O mesmo sentimento atravessa Pedro Duarte, de 32 anos, cujos avós imigraram para o Brasil na década de 1960. Vereador no Rio pelo partido Novo, o advogado entrou com o processo para tirar a cidadania no ano passado após uma visita a Portugal que acabou “aumentando a conexão”.
O contato com esse sistema que permite eleger representantes fora do país ocorreu quando ainda era adolescente, em uma de suas idas ao Mercado Municipal da Cadeg com o pai, que é dono de uma floricultura. Duarte disse ter achado “curioso” ter visto um deputado português fazendo campanha no local.
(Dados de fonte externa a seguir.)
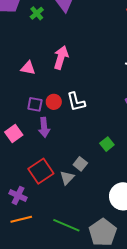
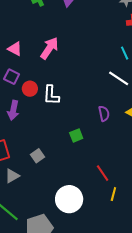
purple square: (35, 104) -> (12, 77), moved
green square: (107, 144) -> (76, 135), moved
gray triangle: (67, 178) -> (12, 176), moved

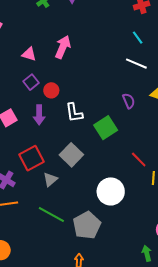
purple square: (12, 77) -> (31, 82), turned 35
white L-shape: (51, 95) -> (74, 113), moved
green square: (76, 135) -> (106, 128), size x1.6
gray square: (37, 156) -> (71, 155), size x1.6

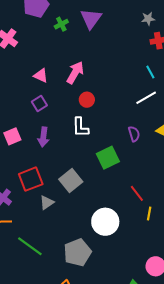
white line: (136, 64) -> (146, 98), turned -60
red circle: (51, 90) -> (87, 100), moved
white L-shape: (74, 113) -> (80, 127), moved
green line: (51, 214) -> (30, 246), moved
Como o processo para obtenção de cidadania ainda está em andamento, o advogado não vota este ano, o que não o impede de fazer campanha. Vestindo uma camisa da seleção portuguesa, o vereador foi às redes pedir votos para o Iniciativa Liberal (IL), cujo primeiro nome na lista de candidatos para o círculo de Fora da Europa é o de Teresa Vaz Antunes, de Dubai.
— Faço no meu tempo livre. São coisas de uma rede de liberais, de pessoas que compartilham [as mesmas] ideias. E no caso de Portugal, como eu ainda tenho essa conexão [familiar], acabo fazendo um pouco mais — explicou.